### SUPPLIED TEXT:
Having raised $8,500 for her campaign, Figueroa has been endorsed by retiring Los Angeles school board member Jackie Goldberg and Assemblyman Richard Polanco (D-Los Angeles).

The four other candidates who have qualified for the June 4 ballot are:

* Caesar Kenneth Aguirre, 26, of Lincoln Heights, a financial consultant. Saying that he can provide “leadership for a new era,” Aguirre is stressing education, economic growth, housing and community security. “I believe that with my youth and enthusiasm, I can come up with new programs and new solutions for the 1st District,” he said.

* Frank Juarez Foster, 36, of the Pico-Union area, a businessman and an affordable-housing advocate. Contending that the district’s needs, such as housing and better police protection, have been ignored, Foster said he favors the dismissal of many city bureaucrats. “We need to reduce the top load (of managers) so that the services at the bottom can expand.”

### WHAT YOU NEED TO DO:
**A.** Decide whether each statement agrees with the passage on the 1st District candidates, answering yes or no and quoting the deciding words: (i) Figueroa has raised $8,500 for her campaign; (ii) Aguirre is a businessman from the Pico-Union area; (iii) Foster favors dismissing many city bureaucrats.
**B.** Carry the passage on the 1st District candidates forward from its final sentence.

### Figure understanding tasks:
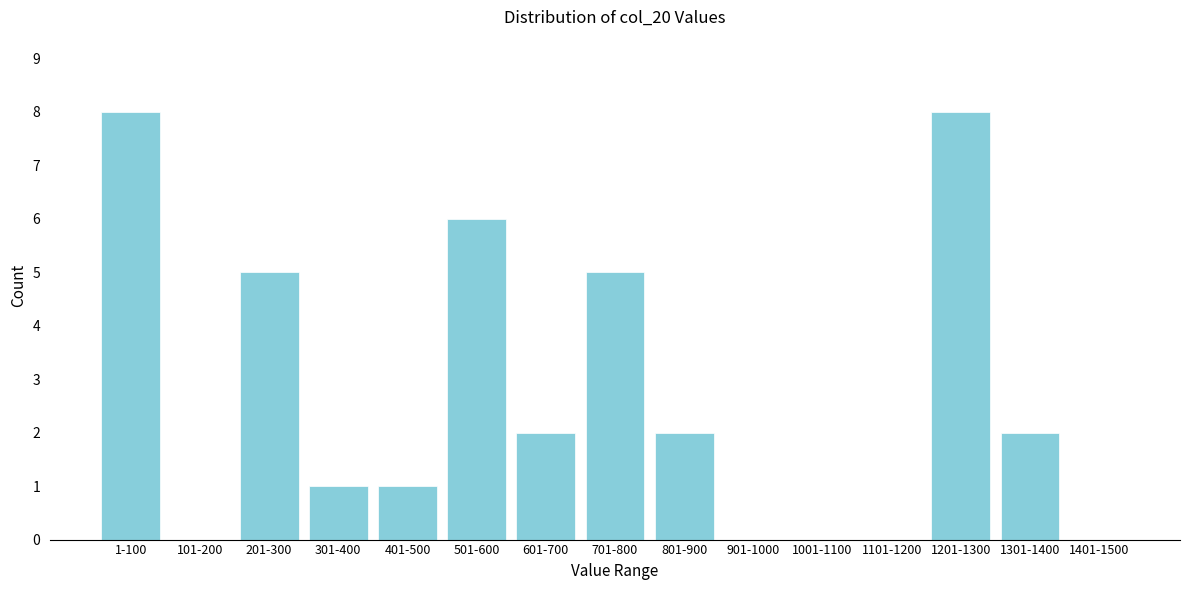

Reading left to right, extract all data points from this chart.

1-100=8	101-200=0	201-300=5	301-400=1	401-500=1	501-600=6	601-700=2	701-800=5	801-900=2	901-1000=0	1001-1100=0	1101-1200=0	1201-1300=8	1301-1400=2	1401-1500=0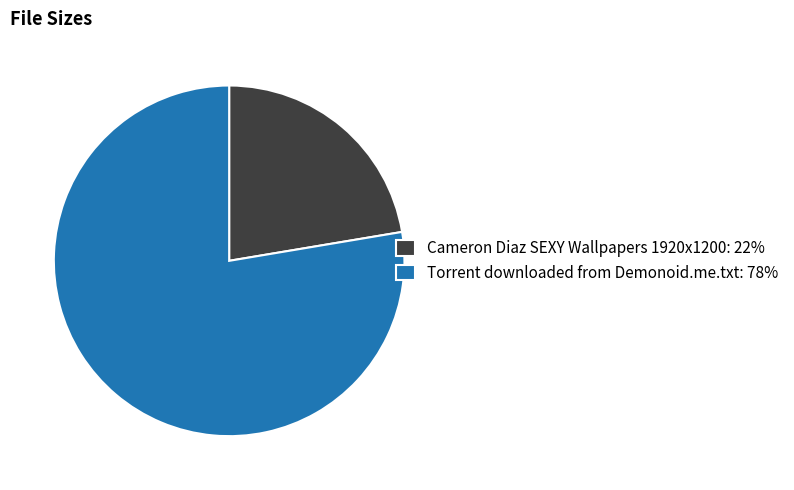

True or false: Cameron Diaz SEXY Wallpapers 1920x1200 accounts for 22% of the total.

True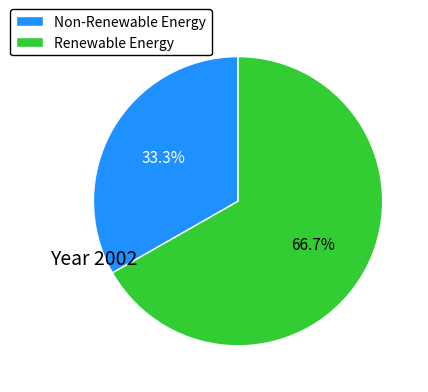

What is the largest slice in the pie chart?

Renewable Energy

### ANSWERS IN ORDER:
**A.**
(i) Yes: "Having raised $8,500 for her campaign"
(ii) No: "Caesar Kenneth Aguirre, 26, of Lincoln Heights, a financial consultant."
(iii) Yes: "Foster said he favors the dismissal of many city bureaucrats"

**B.**
* Sharon Mee Yung Lowe, 36, of Montecito Heights, an attorney. Currently practicing law in Chinatown, Lowe has been active in battling what she believes are overdrawn redevelopment plans for several inner-city neighborhoods, including Chinatown and Pico-Union. Lowe said she agrees in concept with the new Central City West project near downtown, but is skeptical about assurances that the huge residential-commercial project will lead to minimal displacement of residents.

* Maria Elizabeth Munoz, 34, of Echo Park, a bilingual elementary school teacher. Having run twice for governor and once for U.S. senator as a member of the Peace and Freedom Party, Munoz has been critical of the Police Department’s conduct in the Rodney G. King beating, saying that she would seek the removal of Chief Daryl F. Gates. “Most of this community has been unhappy with the treatment they’ve gotten from the Police Department,” she said. “Many police officers think it’s perfectly OK to be disrespectful to people and beat them up.”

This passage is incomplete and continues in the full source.